A uniqueness result in the inverse problem for the anisotropic Schrödinger type equation from local measurements
Niall Donlon, Romina Gaburro
TL;DR
This work addresses the inverse problem of simultaneously recovering an anisotropic conductivity $\sigma$ and a nonnegative potential $q$ in $\Omega$ from a local Neumann-to-Dirichlet map on a curved boundary portion $\Sigma$, under the assumption that $\sigma$ and $q$ are piecewise constant on a known partition with curved interfaces.

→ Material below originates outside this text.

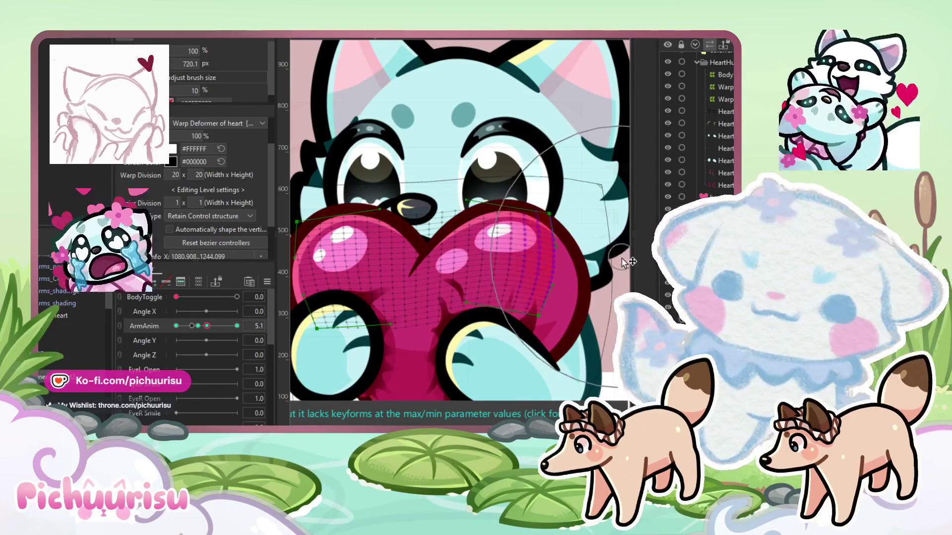
pyautogui.hscroll(-3, 466, 347)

The authors extend the prior $q=0$ results to the case $q\ge 0$ by leveraging the local data, the metric relation $g=(\det\sigma)^{1/(n-2)}\sigma^{-1}$, and the asymptotics of the Neumann kernel near boundary poles, together with singular solutions and a unique continuation framework to propagate the information across layers. They prove that $\sigma$ and $q$ are uniquely determined in $\Omega$ from the local ND map, and in the layered setting show that the interfaces can also be recovered (Nested Domain Theorem). The results have implications for diffusion-type imaging problems such as diffuse optical tomography, where local boundary measurements and piecewise-constant anisotropic coefficients are natural models. Overall, the paper advances uniqueness theory for anisotropic inverse problems with local data and layered media.
Abstract
We consider the inverse boundary value problem of the simultaneous determination of the coefficients $σ$ and $q$ of the equation $-\mbox{div}(σ\nabla u)+qu = 0$ from knowledge of the so-called Neumann-to-Dirichlet map, given locally on a non-empty curved portion $Σ$ of the boundary $\partial Ω$ of a domain $Ω\subset \mathbb{R}^n$, with $n\geq 3$. We assume that $σ$ and $q$ are \textit{a-priori} known to be a piecewise constant matrix-valued and scalar function, respectively, on a given partition of $Ω$ with curved interfaces. We prove that $σ$ and $q$ can be uniquely determined in $Ω$ from the knowledge of the local map.